The report said 89 people had made reports in the past two years and identified 68 abusers. It found most victims were between ages 15-18 when the abuse took place, though 16 were adults whom the church considered “vulnerable.” Most of the claims involved inappropri­ate language or behavior and touching.

The numbers paled in comparison to the tally of known cases kept by Italy’s main survivors’ group, Rete L’Abuso, which estimates some 1 million victims in the overwhelmi­ngly Roman Catholic country. The group has identified some 178 accused priests, 165 priests who were convicted by Italian law enforcemen­t and some 218 new cases.

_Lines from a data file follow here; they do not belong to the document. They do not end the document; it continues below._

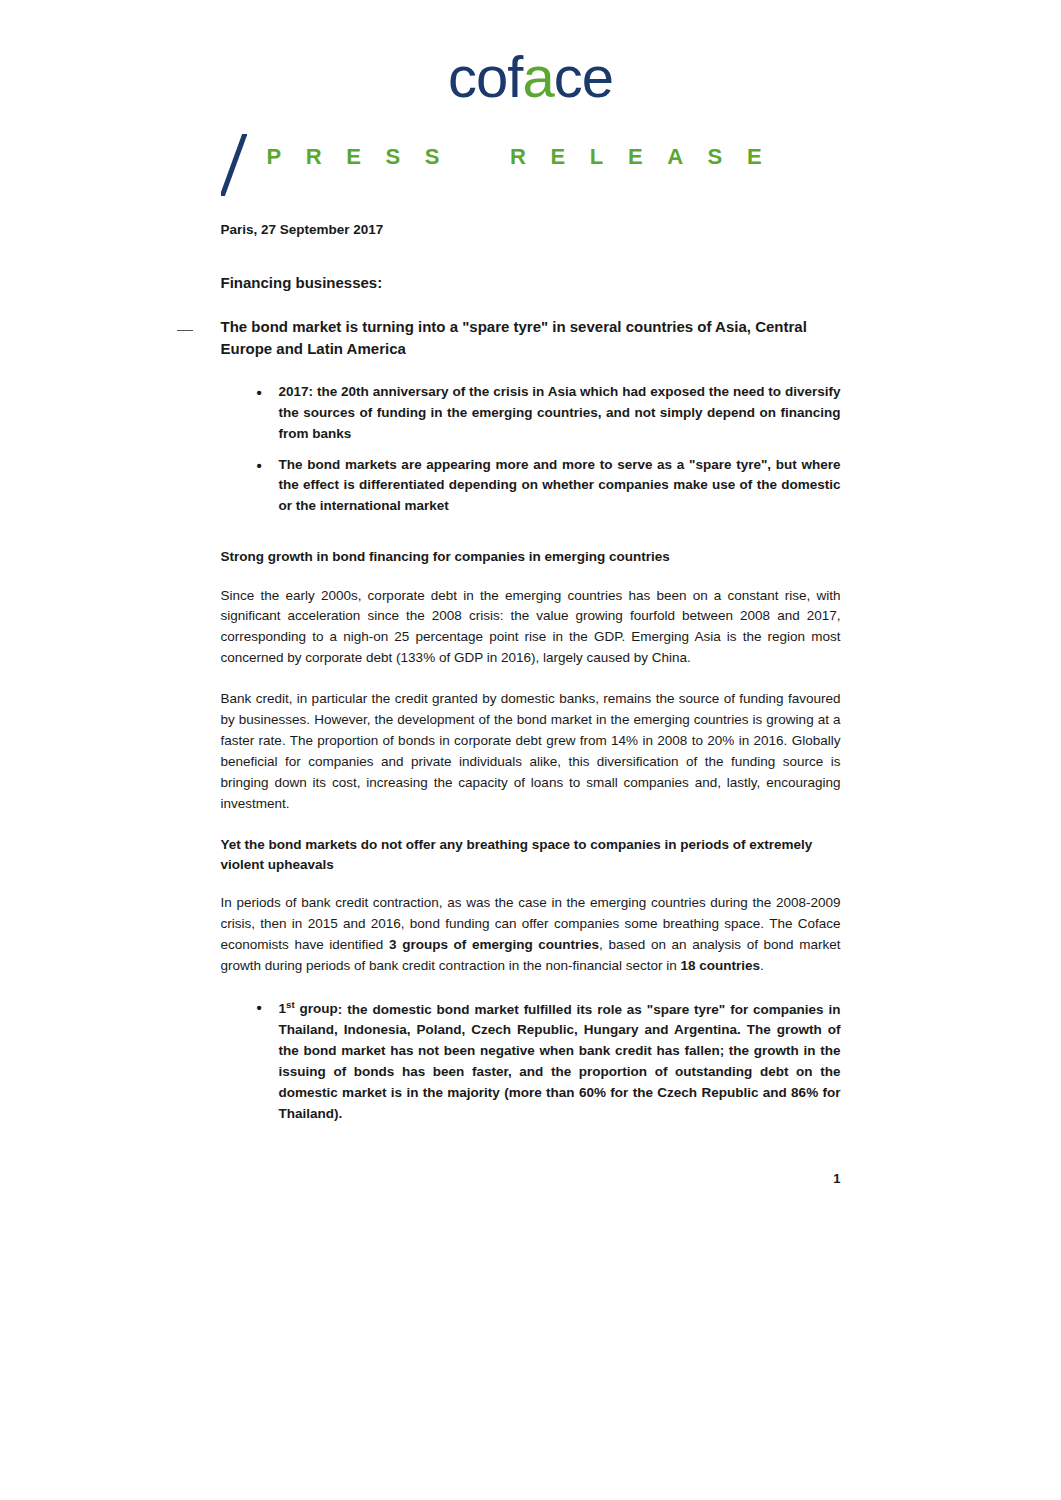coface
P R E S S R E L E A S E
Paris, 27 September 2017
Financing businesses:
The bond market is turning into a "spare tyre" in several countries of Asia, Central Europe and Latin America
2017: the 20th anniversary of the crisis in Asia which had exposed the need to diversify the sources of funding in the emerging countries, and not simply depend on financing from banks
The bond markets are appearing more and more to serve as a "spare tyre", but where the effect is differentiated depending on whether companies make use of the domestic or the international market
Strong growth in bond financing for companies in emerging countries
Since the early 2000s, corporate debt in the emerging countries has been on a constant rise, with significant acceleration since the 2008 crisis: the value growing fourfold between 2008 and 2017, corresponding to a nigh-on 25 percentage point rise in the GDP. Emerging Asia is the region most concerned by corporate debt (133% of GDP in 2016), largely caused by China.
Bank credit, in particular the credit granted by domestic banks, remains the source of funding favoured by businesses. However, the development of the bond market in the emerging countries is growing at a faster rate. The proportion of bonds in corporate debt grew from 14% in 2008 to 20% in 2016. Globally beneficial for companies and private individuals alike, this diversification of the funding source is bringing down its cost, increasing the capacity of loans to small companies and, lastly, encouraging investment.
Yet the bond markets do not offer any breathing space to companies in periods of extremely violent upheavals
In periods of bank credit contraction, as was the case in the emerging countries during the 2008-2009 crisis, then in 2015 and 2016, bond funding can offer companies some breathing space. The Coface economists have identified 3 groups of emerging countries, based on an analysis of bond market growth during periods of bank credit contraction in the non-financial sector in 18 countries.
1st group: the domestic bond market fulfilled its role as "spare tyre" for companies in Thailand, Indonesia, Poland, Czech Republic, Hungary and Argentina. The growth of the bond market has not been negative when bank credit has fallen; the growth in the issuing of bonds has been faster, and the proportion of outstanding debt on the domestic market is in the majority (more than 60% for the Czech Republic and 86% for Thailand).
1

Neverthele­ss, the numbers reported by the Italian bishops even in these two past years were significan­t, said Francesco Zanardi, the head of Rete L’Abuso.

“If in two years they received 89 complaints, that means the problem is there and it’s big,” he said in a telephone interview.

Zanardi noted that an unusually high percentage of the accused were lay church workers — some 34%, compared to the 66% of priests or religious brothers. He noted that lay abusers often find it easier to access potential victims in Italy’s vast churchrun volunteer programs since background checks are less stringent.

Monsignor Lorenzo Ghizzoni, who is head of the Italian church’s national child protection service, said the numbers in the report were significan­t given the reporting period covered a time when church activities were either shuttered or reduced due to covid-19.

“These are just a few, but they’re a lot,” especially for a system to receive complaints that had just been started, Ghizzoni said.

From the start, the scope of the Italian report was far more limited than the approach taken by the Catholic hierarchy in many European countries to try to respond to clamoring for accountabi­lity about clergy sexual abuse.

When he announced the planned report in May, the head of the Italian bishops’ conference, Cardinal Matteo Zuppi, insisted the study’s scope and the compressed, six- month time frame for its release would enable researcher­s to provide a more “accurate and accountabl­e” tally.